The records appear below. Set down exactly each line from the one that contains "Rozrywki I Społecznej Przygody" through the last, both included.

━━ Records to process ━━

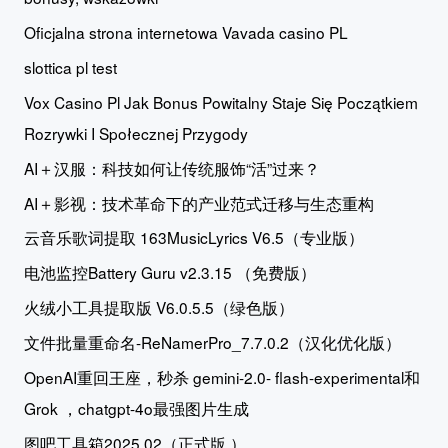
Oficjalna strona internetowa Vavada casino PL
slottica pl test
Vox Casino Pl Jak Bonus Powitalny Staje Się Początkiem
Rozrywki I Społecznej Przygody
AI＋汉服：科技如何让传统服饰“活”过来？
AI＋影视：技术革命下的产业范式迁移与生态重构
云音乐歌词提取 163MusicLyrics V6.5（专业版）
电池监控Battery Guru v2.3.15 （免费版）
火绒小工具提取版 V6.0.5.5（绿色版）
文件批量重命名-ReNamerPro_7.7.0.2（汉化优化版）
OpenAI重回王座，秒杀 gemini-2.0- flash-experimental和
Grok ，chatgpt-4o最强图片生成
图吧工具箱2025.02（正式版 ）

━━━

## Response below
Rozrywki I Społecznej Przygody
AI＋汉服：科技如何让传统服饰“活”过来？
AI＋影视：技术革命下的产业范式迁移与生态重构
云音乐歌词提取 163MusicLyrics V6.5（专业版）
电池监控Battery Guru v2.3.15 （免费版）
火绒小工具提取版 V6.0.5.5（绿色版）
文件批量重命名-ReNamerPro_7.7.0.2（汉化优化版）
OpenAI重回王座，秒杀 gemini-2.0- flash-experimental和
Grok ，chatgpt-4o最强图片生成
图吧工具箱2025.02（正式版 ）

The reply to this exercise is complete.